Let us honor our local treasures in the community that paved the way through many obstacles and hardships. We are grateful for your perseverance.
“Never be limited by other people’s limited imaginations.”
—Dr. Mae Jemison, first African-American female astronaut
- Enslaved African Americans are noted to have probably first come to Orange County in the 1730’s and were employed mostly in the iron mines established by Lt. Governor Alexander Spotswood around the Fort Germanna historical site located in Locust Grove.
- Pension records show that “Forgotten Patriots” from Orange County served in the military during the American Revolution and helped build a road through the county for the Marquis de Lafayette as he traveled south towards Yorktown in 1781.
- Paul Jennings was James Madison’s lifelong enslaved Black (African) American. He is credited with rescuing the Gilbert Stuart portrait of George Washington that was hanging in the White House as the British burned the nation’s fledgling capitol during the War of 1812.
Annual cultural festival to celebrate the African American community.
Juneteenth is the oldest nationally-celebrated commemoration of the ending of slavery in the United States.
Marking the date that the last enslaved people learned of their freedom, the month of June and the nineteenth day were combined to form the term “Juneteenth.” From its Galveston, Texas, origin in 1865, observance of Juneteenth as African American Emancipation Day has spread across the United States, and is an official holiday recognized in 45 States and the District of Columbia.” James Madison’s Montpelier Annual Juneteenth Celebration honors and celebrates African American history, food, music, faith, family, and freedom, in June (2021 date of celebration to be determined)
A Freedman’s Bureau was located in the Exchange Hotel in Gordonsville, VA from 1865 to 1868. From July 4, 1865, to April 14, 1867, the Virginia Bureau was divided into 10 districts, with an agent or superintendent in charge of each. Districts were further divided into subdistricts, each headed by an assistant superintendent. Subdistrict headquarters were established at Alexandria, Fort Monroe, Fredericksburg, Gordonsville, Lynchburg, Norfolk, Petersburg, Richmond, Winchester, and Wytheville.

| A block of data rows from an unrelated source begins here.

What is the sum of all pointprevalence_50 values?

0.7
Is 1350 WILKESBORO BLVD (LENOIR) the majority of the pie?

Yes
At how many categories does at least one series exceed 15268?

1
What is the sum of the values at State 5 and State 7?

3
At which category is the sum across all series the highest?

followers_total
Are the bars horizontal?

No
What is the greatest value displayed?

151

The Bureau issued rations and provided medical relief to both freedmen and white refugees, supervised labor contracts between planters and freedmen, administered justice, and worked with benevolent societies in the establishment of schools. The Bureau worked to make freedmen self-sufficient and to incorporate them into the new free-labor system in Virginia. Thousands of freedmen who crossed Union lines during the Civil War continued to seek support from the Freedmen’s Bureau at war’s end.[resource: National Archives: African American Records: Freedmen’s Bureau]

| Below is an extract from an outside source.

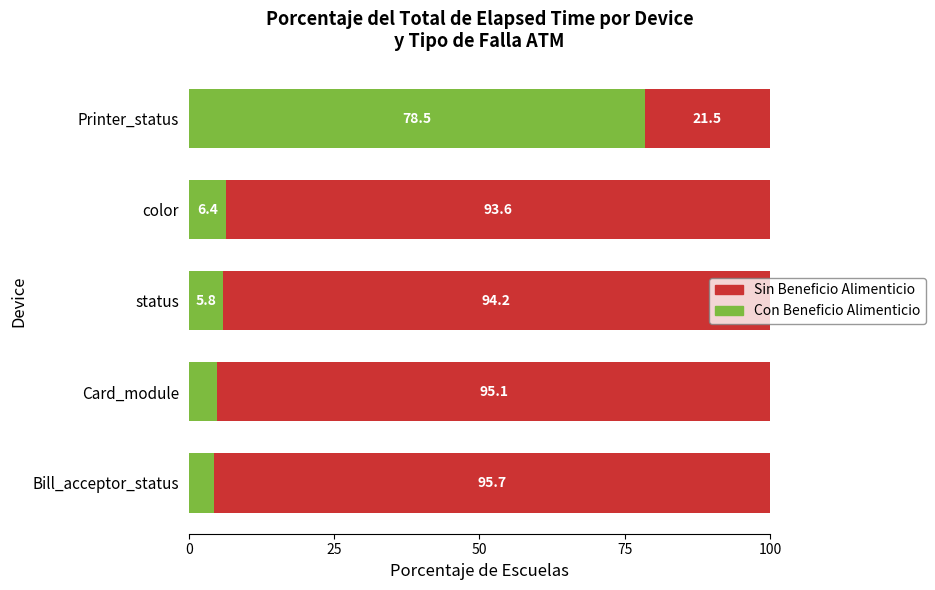

Where is Con Beneficio Alimenticio nearest to the value 41?

color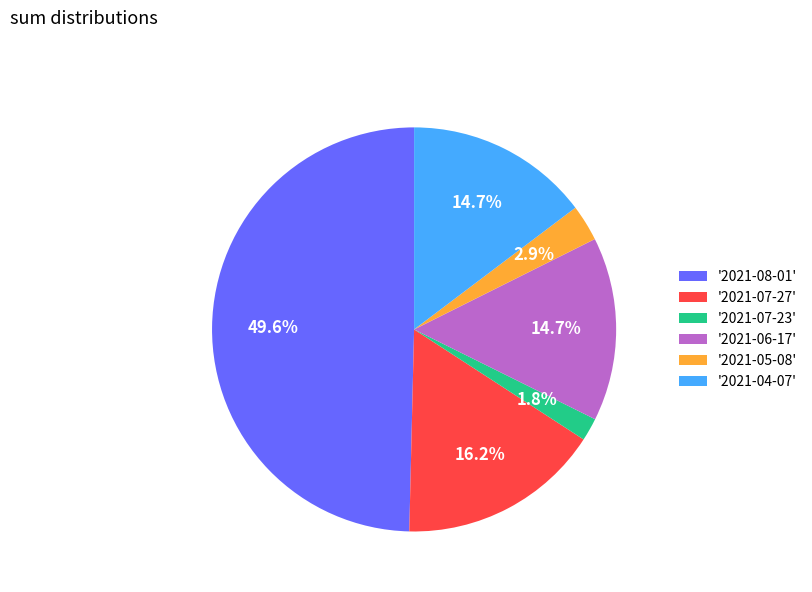

Does '2021-04-07' account for over 50% of the chart?

No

In 1867 there were 250 students registered to learn to read and write in the Exchange Hotel and court sessions were held for cases no higher than $100 or 30 days in jail and were adjudicated on the first floor. An exhibit is on display on the third floor of the Museum.
Enterprising African American women in the 1840’s earned Gordonsville the title of Fried Chicken Capital of the Universe when they greeted arriving trains with baskets of fried chicken and homemade pies balanced on their heads. On June 15, 2002, a plaque honoring Gordonsville’s Legendary Chicken Vendors “Fried Chicken Capital of the World” was dedicated and recognized as an African American Memorial Site at the The Exchange Hotel and Civil War Medical Museum.
In the middle of the 20th century, it was the best of times for citizens of downtown Orange when bustling businesses lined Railroad Avenue between East Main and Church Streets. Neighborhood children played on skates, Sunday league baseball players got a trim and a shave in the local barbershop, women shopped for fabric at the five-and-dime store, young couples danced on hot summer nights, and pool halls filled with joy at the workweek’s end. This is the life recognized by many African-Americans whose families still live, work, worship and play in this area of historic downtown Orange.
Mid 1940’s Church Street, Downtown Orange. Photo credit, Maher Washington
To learn and see photos of much more history and culture of the Orange County African American community enjoy a great read by Terry L. Miller, “Images of America, African Americans in Culpeper, Orange, Madison and Rappahannock Counties.”
“Orange Graded School, built in 1925 to replace the African American schoolhouse on West Main Street, stood adjacent to present day Prospect Heights School. Of the several county schools for black students, Orange Graded was the only one built using the Julius Rosenwald Fund, which was established in 1917 by the president of Sears, Roebuck and Company to construct schools for African Americans across the rural South. Of the $6,200 building cost, 40 percent was raised by the local African American community. This four-teacher standard plan school was one of the larger Rosenwalds built in Virginia. Gussie Baylor Taylor was recruited to teach in 1925 and later served as the school’s supervisor.” (language taken from DHR website and marker) A portion of the foundation is still visible at the site of the Orange Graded School.